Der Hund des Nordens
Bei dem Cover musste ich sofort an Reklameschilder am Highway in Amerika denken und damit liege ich auch gar nicht so verkehrt, wie du dem Klappentext entnehmen kannst. An dem Schildermast werden der Name der Autorin und der Titel des Buches durch einen roten Pfeil verbunden, der vermutlich im Dunkeln leuchten würde, wenn es denn eine echte Reklametafel wäre.

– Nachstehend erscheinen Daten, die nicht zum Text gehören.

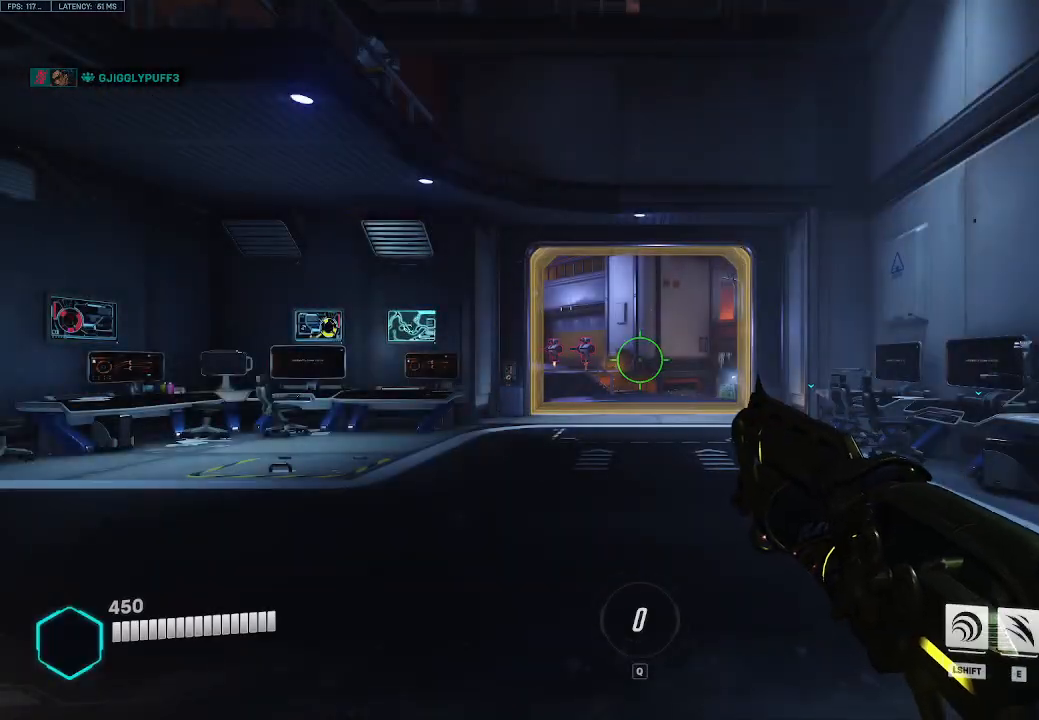
Gameplay with keyboard; each line is a JSON object with the keys held at the frame after it. "events" lists presses ("down") and releases ("up") of "1", "2", "3", "4", "5", "a", "alt", "c", "caps_lock", "d", "e", "f", "g", "q", "r", "s", "shift", "space", "t", "tab", "v", "w", "x" and "z" between this image and that frame as [ms after this image, input, new state], when the widget could be followed in between. No other keys are recorded. Mouse input is not recorded.
{"keys": ["f", "r"], "events": [[200, "r", "down"], [350, "f", "down"]]}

Es ist nicht unbedingt ein Cover, dass mich auf den ersten Blick anspricht, aber es ist sehr passend zur Geschichte gestaltet.
Der Hund des Nordens von Elizabeth McKenzie erschien im Dumont Buchverlag. Das Buch habe ich in der Goddie Bag bei dem Blogger Treffen des Verlags auf der Leipziger Buchmesse gefunden und es direkt auf meine Juni Leseliste gesetzt. Der Klappentext verspricht einen Roadtrip quer durch die USA und nach Australien. Unternommen wird der von Penny Rush, die gerade an allen Ecken und Kanten etwas zu kitten hat. Ihre Ehe ist gescheitert, ihre Eltern verschollen und ihre Großeltern brauchen auf die eine oder andere Art ihre Hilfe. Wie hier „der Hund des Nordens“ ins Spiel kommt, darfst du gerne selbst lesen. Ich verrate dir aber schon mal soviel, es ist nicht irgendein besonderer Hund, sondern der Bulli, mit dem Penny zum Teil unterwegs ist, wurde von seinem Besitzer so genannt. Und damit startet eine Geschichte, die ich nicht so erwartet hätte.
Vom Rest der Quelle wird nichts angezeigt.